The function range_doppler in range_doppler.py determines the range and radial velocity of the ball seen by each sensor. The range-Doppler plot below does not reflect an actual map as it plots the entire trajectory.
Remark : Here I treated CPI (Coherent Processing Interval) as sensor sampling period, it seems to be what EMSS did.
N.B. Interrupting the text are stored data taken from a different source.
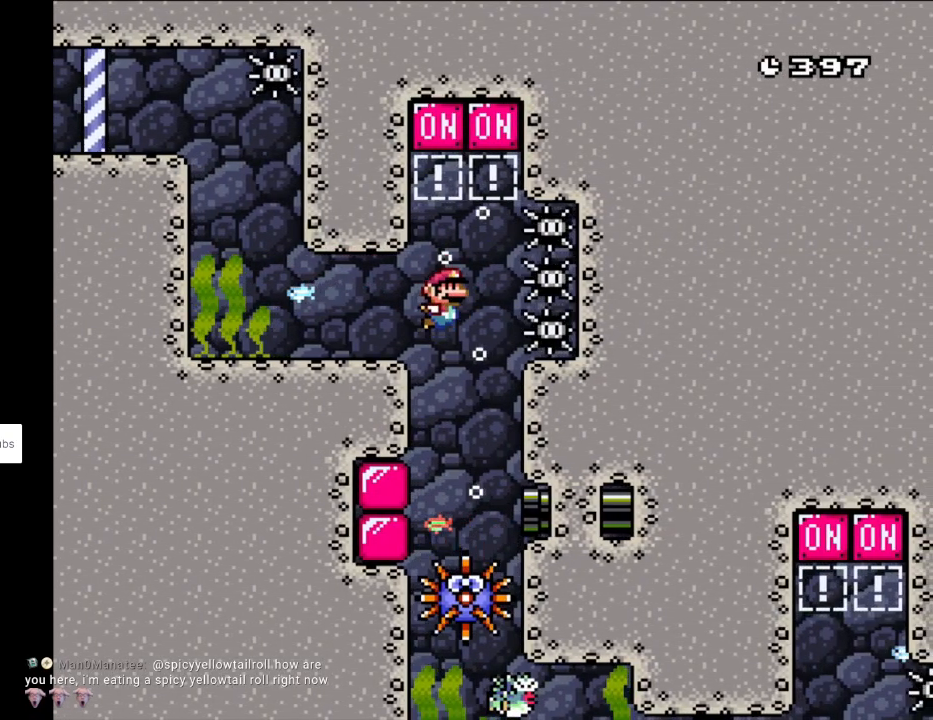
{"buttons": ["B", "DPAD_DOWN"], "events": [[217, "B", "down"], [383, "B", "up"], [500, "B", "down"]]}
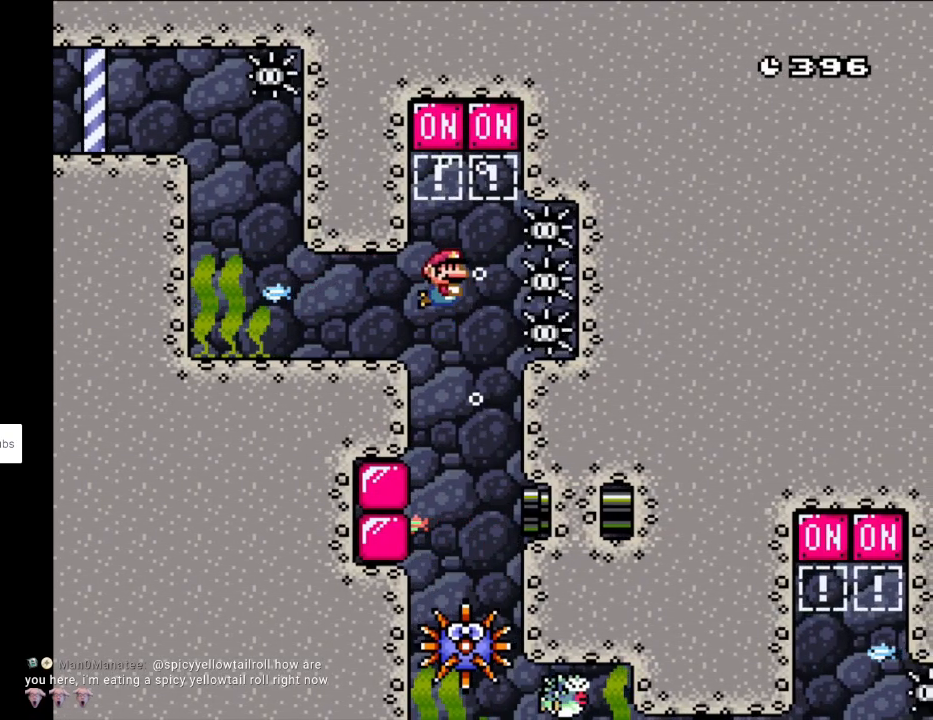
{"buttons": [], "events": [[150, "B", "up"], [300, "DPAD_DOWN", "up"], [367, "DPAD_RIGHT", "down"], [383, "DPAD_RIGHT", "up"]]}
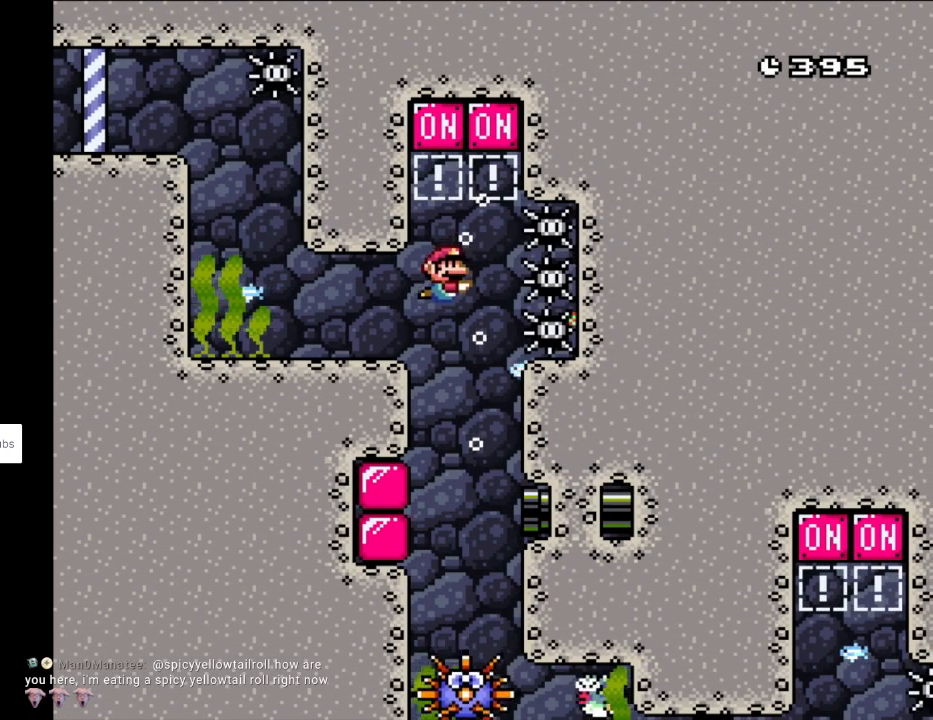
{"buttons": [], "events": [[217, "DPAD_RIGHT", "down"], [350, "DPAD_RIGHT", "up"]]}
The sensor locations were also borrowed from EMSS's documentation, so I assume they reflect reality is some small way. Note the radial velocity is unneeded for the multilateration process, as it only requires range measurements, but was included for completeness.
In [4]:
sensor_locations = np.array([[-10, 28.5, 1], [-15, 30.3, 3],
[200, 30, 1.5], [220, -31, 2],
[-30, 0, 0.5], [150, 10, 0.6]])
cpi = 40e-3
t_sim = np.arange(0, 12, cpi)
t, p, v = calc_traj(p0[0, :], v0[0, :], w0[0, :], t_sim)
In [5]:
r_d = range_doppler(sensor_locations, p, v)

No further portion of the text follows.